[Excerpted passage]
************

Provided I understand how this works...

First, you need access to a point between the user's computer and the target site. Generally speaking this means either compromising a major internet node, or hacking a work network. I'm leaving out unsecured wi-fi because, well, it's unsecured wi-fi :-)

If you manage to accomplish this impressive feat you then need to wait for a user passing through the network to access a site that has value to you (i.e. PayPal).

Now... (from the original article)

That means authentication cookies of 1,000 to 2,000 characters long will still take a minimum of a half hour

You have a half hour or so to decrypt a cookie, assuming of course it's under 2k, which isn't guaranteed by any means. It could end up taking you a lot longer.

If the user logs out or the session expires before you've decrypted the cookie it's useless. Which is likely, I imagine only a small percentage of visits to financial websites last more than a half hour. At PayPal it would be even less time since the majority of transactions are 2 clicks.

************

[Records supplied]
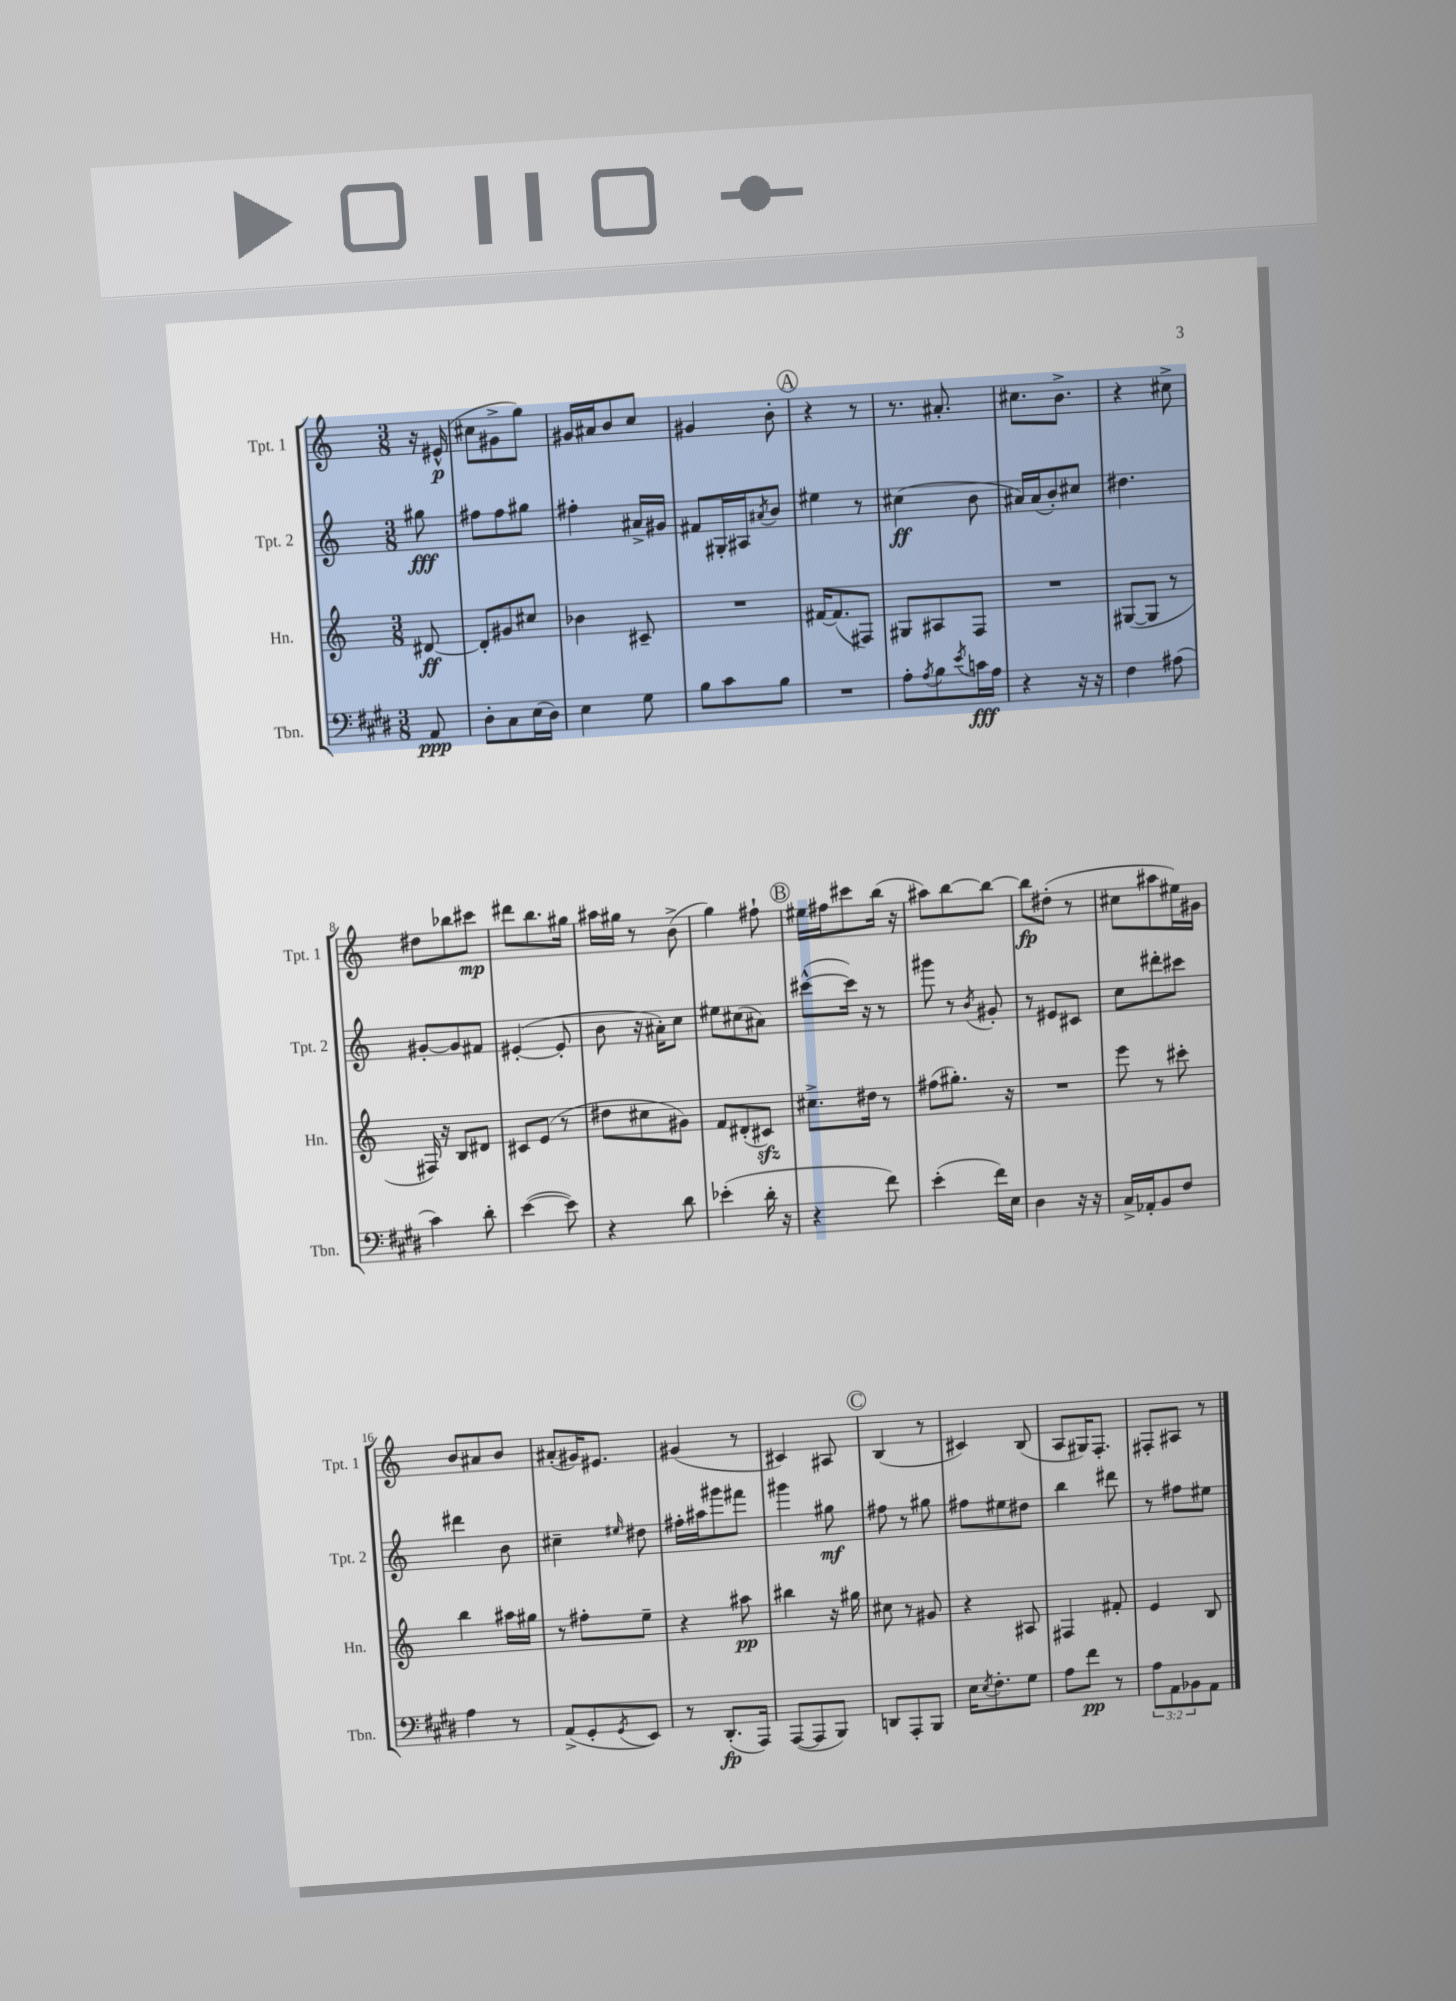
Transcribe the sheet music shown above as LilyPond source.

<<
\new StaffGroup <<
\new Staff = "s0" \with { instrumentName = "Tpt. 1" shortInstrumentName = "Tpt. 1" } {
    \clef treble \key c \major \numericTimeSignature \time 3/8 \partial 8
    r16 eis'16-^\p( |
    cis''8 gis'8-> g''8) |
    gis'16 ais'16 b'8 c''8 |
    gis'4 b'8-. |
    \mark \markup { \circle "A" } r4 r8 |
    r8. ais'8.-. |
    cis''8. b'8.-> |
    r4 cis''8-> |
    dis''8 bes''8 cis'''8\mp |
    dis'''8 b''8. gis''16 |
    ais''16 gis''16 r8 b'8->( |
    g''4) fis''8-! |
    \mark \markup { \circle "B" } eis''16 fis''16 cis'''8 b''16( r16 |
    ais''8) b''8~ b''8~ |
    b''8\fp dis''8-.( r8 |
    cis''8 ais''8 eis''16) gis'16 |
    b'8 ais'8 b'8 |
    ais'8-.( gis'16) eis'8. |
    gis'4( r8 |
    cis'4) ais8 |
    \mark \markup { \circle "C" } b4( r8 |
    cis'4) b8( |
    a8 gis16) f8.-. |
    fis8-. ais8 r8 \bar "|." |
}
\new Staff = "s1" \with { instrumentName = "Tpt. 2" shortInstrumentName = "Tpt. 2" } {
    \clef treble \key c \major \numericTimeSignature \time 3/8 \partial 8
    gis''8\fff |
    fis''8 fis''8 gis''8 |
    fis''4-. ais'16-> gis'16 |
    fis'8 gis16-. ais16 \acciaccatura { ais'8 } b'8 |
    \mark \markup { \circle "A" } eis''4 r8 |
    cis''4\ff( b'8 |
    ais'16) ais'16( b'8-.) cis''8 |
    dis''4. |
    gis'8~-. gis'8 fis'8 |
    eis'4~-.( eis'8-. |
    b'8 r16 ais'16-.) c''8 |
    eis''8 cis''8( ais'8) |
    \mark \markup { \circle "B" } cis'''8~-^( cis'''16) r16 r8 |
    gis'''8 r8 \acciaccatura { b'8 } gis'8-. |
    r8 eis'8 cis'8 |
    c''8 dis'''8-. cis'''8 |
    dis'''4 b'8 |
    cis''4-- \grace { eis''16 } dis''8 |
    fis''16-. ais''16 gis'''8 fis'''8 |
    gis'''4 gis''8\mf |
    \mark \markup { \circle "C" } fis''8 r8 gis''8 |
    fis''8 eis''8 dis''8 |
    b''4 dis'''8 |
    r8 fis''8 eis''8 \bar "|." |
}
\new Staff = "s2" \with { instrumentName = "Hn." shortInstrumentName = "Hn." } {
    \clef treble \key c \major \numericTimeSignature \time 3/8 \partial 8
    dis'8~\ff |
    dis'8-. gis'8 cis''8 |
    bes'4 cis'8-- |
    R4. |
    \mark \markup { \circle "A" } fis'16~ fis'8.( fis8) |
    gis8 ais8 f8 |
    R4. |
    gis8~( gis8 r8 |
    fis16) r16 b8 dis'8 |
    cis'8 e'8( r8 |
    dis''8 cis''8 gis'8) |
    f'8 dis'8-.( cis'8\sfz) |
    \mark \markup { \circle "B" } cis''8.-> dis''16 r8 |
    fis''8( gis''8.-.) r16 |
    R4. |
    e'''8 r8 cis'''8-. |
    b''4 ais''16 gis''16 |
    r8 fis''8-. e''8-- |
    r4 ais''8\pp |
    bis''4 r16 gis''16 |
    \mark \markup { \circle "C" } cis''8 r8 gis'8 |
    r4 ais8 |
    fis4 fis'8-. |
    e'4 b8 \bar "|." |
}
\new Staff = "s3" \with { instrumentName = "Tbn." shortInstrumentName = "Tbn." } {
    \clef bass \key e \major \numericTimeSignature \time 3/8 \override Staff.TupletNumber.text = #tuplet-number::calc-fraction-text \partial 8
    a,8\ppp |
    dis8-. cis8 e16( dis16) |
    e4 gis8 |
    b8 cis'8 b8 |
    \mark \markup { \circle "A" } R4. |
    a8-. \acciaccatura { a8 } b8 \acciaccatura { e'8 } c'16\fff a16 |
    r4 r16 r16 |
    fis4 ais8( |
    cis'4) dis'8-. |
    e'4~( e'8) |
    r4 dis'8 |
    ees'4-.( dis'16-. r16 |
    \mark \markup { \circle "B" } r4 fis'8) |
    e'4-.( fis'16) e16 |
    dis4 r16 r16 |
    cis16-> aes,16-. b,8 fis8 |
    a4 r8 |
    a,8->( gis,8-. \acciaccatura { gis,8 } e,8) |
    r8 dis,8.-.\fp( a,,16) |
    a,,8~( a,,8 b,,8) |
    \mark \markup { \circle "C" } d,8 a,,8-. b,,8 |
    e16 \acciaccatura { e8 } fis8.-. gis8 |
    a8 fis'8\pp r8 |
    \tuplet 3/2 { a8 a,8 bes,8 } a,8 \bar "|." |
}
>>
>>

************

[Your tasks]
**A)** In the comment on cracking authentication cookies, what minimum time does the quoted article give for cookies of 1,000 to 2,000 characters?
**B)** Print the part of the comment on cracking authentication cookies from "If you manage" up to and including "are 2 clicks.".
The items have no connection to the comment on cracking authentication cookies.

[Solved problems]
**A)** A minimum of a half hour.

**B)**
If you manage to accomplish this impressive feat you then need to wait for a user passing through the network to access a site that has value to you (i.e. PayPal).

Now... (from the original article)

That means authentication cookies of 1,000 to 2,000 characters long will still take a minimum of a half hour

You have a half hour or so to decrypt a cookie, assuming of course it's under 2k, which isn't guaranteed by any means. It could end up taking you a lot longer.

If the user logs out or the session expires before you've decrypted the cookie it's useless. Which is likely, I imagine only a small percentage of visits to financial websites last more than a half hour. At PayPal it would be even less time since the majority of transactions are 2 clicks.